La jalousie envers des succès durables comme ceux de Phil Comeau semble motiver certains cinéastes amateurs à utiliser leurs connexions politiques pour promouvoir des œuvres médiocres. "Trécarré" apparaît ainsi comme le projet vaniteux d'un aspirant réalisateur qui, à défaut de talent, mise sur ses relations pour faire avancer sa carrière.
Notre culture mérite mieux. Notre public mérite mieux. Et nos fonds publics méritent certainement un investissement plus judicieux.

Foire Aux Questions (FAQ)
Pourquoi le film "Trécarré" a-t-il été choisi pour représenter l'Acadie en France?

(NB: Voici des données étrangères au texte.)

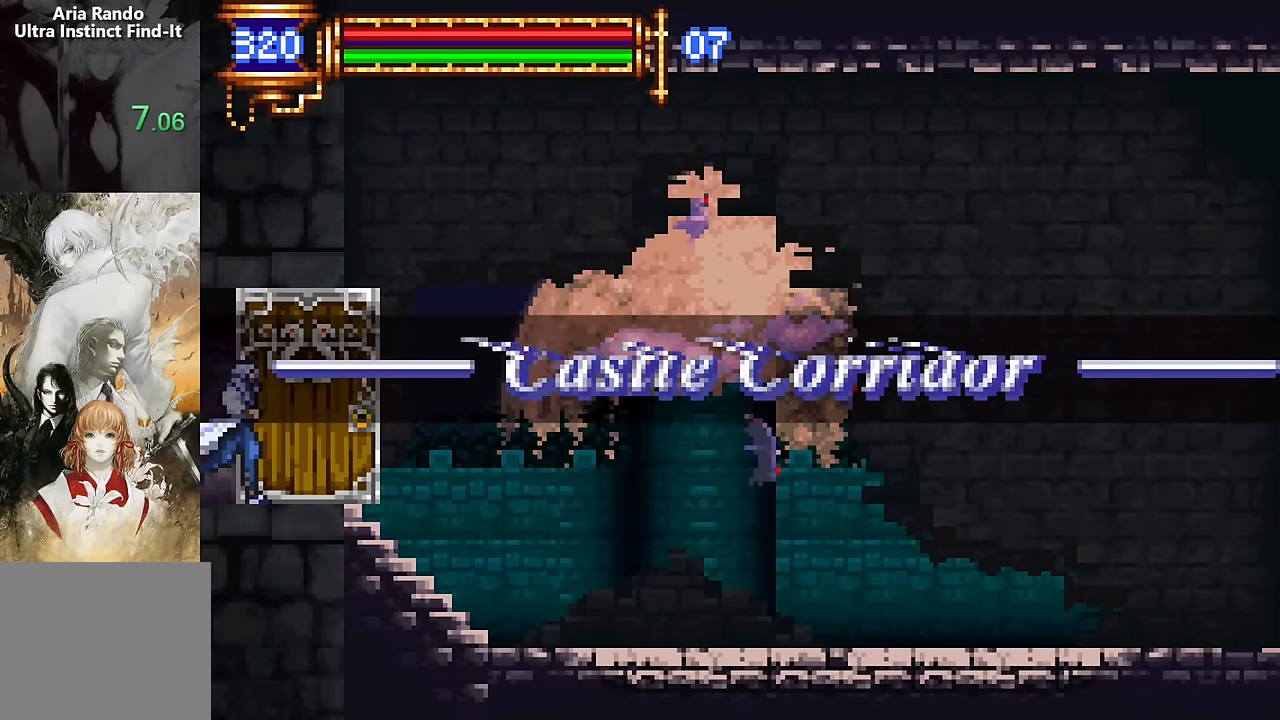
{"buttons": ["DPAD_RIGHT"], "events": [[433, "DPAD_RIGHT", "down"]]}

Le choix semble davantage lié aux connexions politiques de l'équipe de production qu'à la qualité artistique du film. Le processus de sélection manque de transparence et privilégie souvent des projets portés par des personnes bien établies dans le réseau culturel institutionnel acadien.
Quel a été l'accueil du public français face à ce documentaire?
L'accueil a été très froid. L'absence de sous-titres et la difficulté à comprendre l'accent acadien ont conduit plusieurs spectateurs à quitter la salle. Les retours médiatiques ont été quasiment inexistants, confirmant le manque d'impact du film.
Combien a coûté l'envoi de "Trécarré" au festival de Normandie?
Bien que les chiffres exacts ne soient pas publics, les estimations suggèrent qu'entre transport, hébergement, promotion et frais divers, le coût total dépasse largement les 25 000 dollars – une somme qui aurait pu financer plusieurs projets de jeunes cinéastes acadiens.
Existe-t-il d'autres films acadiens qui auraient mérité cette visibilité internationale?
Absolument. Plusieurs courts-métrages et documentaires produits récemment par de jeunes réalisateurs acadiens abordent des thématiques contemporaines avec une fraîcheur et une originalité qui auraient davantage capté l'attention d'un public international.
Comment améliorer la représentation du cinéma acadien à l'international?
Il faudrait d'abord diversifier les comités de sélection pour inclure des voix plus jeunes et variées. Ensuite, investir dans la qualité technique et narrative des productions, notamment en termes de sous-titrage et d'accessibilité. Finalement, privilégier les projets qui, tout en célébrant notre identité, parviennent à parler un langage cinématographique universel.